A Preface to Donne!
/Our book today is another slim little thing, James Winny’s 1970 entrant in Scribners’ old “Preface” series, A Preface to Donne, which at the time joined John Purkis’s A Preface to Wordsworth and Lois Potter’s excellent A Preface to Milton – and which was needed more thoroughly than either volume, as any even casual student of Donne will likely agree. This is a brain-twisting poet whose verses are only magnified in their complexity by their unlikelihood. Ben Jonson famously quipped that Donne wrote all his best poetry before he was twenty-five years old, but the Elizabethan roaring-boy contrasts so sharply with the ascetic holy man of Donne’s later years that Winny feels obliged to make some gesture of explanation before he proceeds:
There is no need to censure Donne for taking the kind of wild pleasures that often form a complement to intense intellectual activity. In his case there might have been special reasons for seeking an outlet for the impetuous energies which his poetry reveals; for according to Walton, at this period Donne had not yet decided whether to continue a Catholic or not. The frustration and uncertainty of his position, which beside its effects on his future had the power to disturb his emotional being whichever decision he took, was a direct encouragement to Donne to lose himself temporarily in amusement and distraction. He seems not to have done things by halves.
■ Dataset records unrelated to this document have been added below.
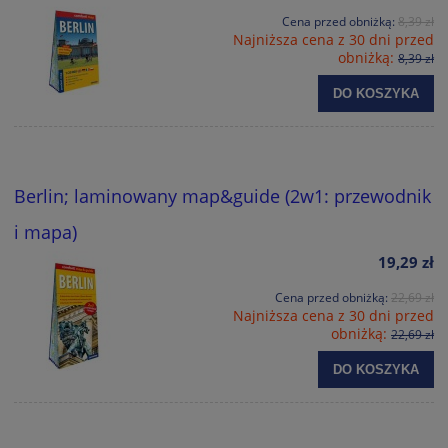
Cena przed obniżką:
8,39 zł
Najniższa cena z 30 dni przed
obniżką:
8,39 zł
DO KOSZYKA
Berlin; laminowany map&guide (2w1: przewodnik
i mapa)
19,29 zł
Cena przed obniżką:
22,69 zł
Najniższa cena z 30 dni przed
obniżką:
22,69 zł
DO KOSZYKA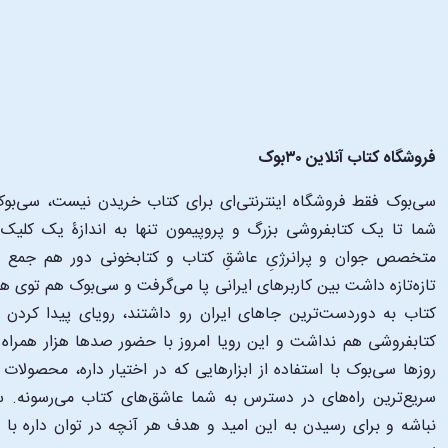
فروشگاه کتاب آنلاین ۳۰بوک
سی‌بوک فقط فروشگاه اینترنتی‌ای برای کتاب خریدن نیست، سی‌بوک 
متخصص جوان و پرانرژیِ عاشقِ کتاب و کتابخونی دور هم جمع شدن
تازه‌تازه داشت بین کاربرهای ایرانی پا می‌گرفت و سی‌بوک هم توی 
کتاب به دوردست‌ترین جاهای ایران رو داشتند، رویای پیدا کرد
کتابفروشی هم نداشت و این رویا امروز با حضور صدها هزار همراه و
‌روزها سی‌بوک با استفاده از ابزارهایی که در اختیار داره، محصولات
سریع‌ترین راه‌های در دسترس به شما عاشق‌های کتاب می‌رسونه. سی
نباشه و برای رسیدن به این امید و هدف هر آنچه در توان داره با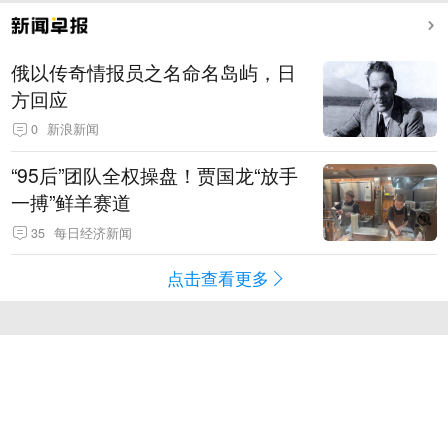
俄以传奇情报员之名命名岛屿，日
方回应
0
新浪新闻
“95后”团队全权操盘！贾国龙“放手
一搏”鲜羊赛道
35
每日经济新闻
点击查看更多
However convincing anybody might find that (I myself think the holy man sired many a brat and cared not a whit for any of them), there it sits, intended to help students new to Donne understand the weird twistings and intense appetites of his poems. This Preface to Donne follows the helpful standard schematic of the other entrants in the series; we get broad-stroke historical background, we get a very good compressed biography of the poet, and we get extremely intelligent and detailed analyses of all the major works, from The Flea, to The Relic, to The Apparition to the Holy Sonnets.
Winny is quite good at all of this – A Preface to Donne is still very much the book to give to any young person wanting a comprehensive introduction to the poet. And Winny also very skillfully includes great swatches of earlier critical reactions to Donne, including the famous one by Dryden:
We cannot read a verse of Cleveland’s without making a face at it, as if every work were a pill to swallow: he gives us many times a hard nut to break with our teeth, without a kernel for our pains. So that there is this difference betwixt his satires and Dr Donne’s; that the one gives us deep thoughts in common language, though rough cadence; the other gives us common thoughts in abstruse words.
Deep thoughts in rough cadence – yes indeed, perfectly put as always. I’m guessing Scribners never got around to a Preface to Dryden. Harrumph.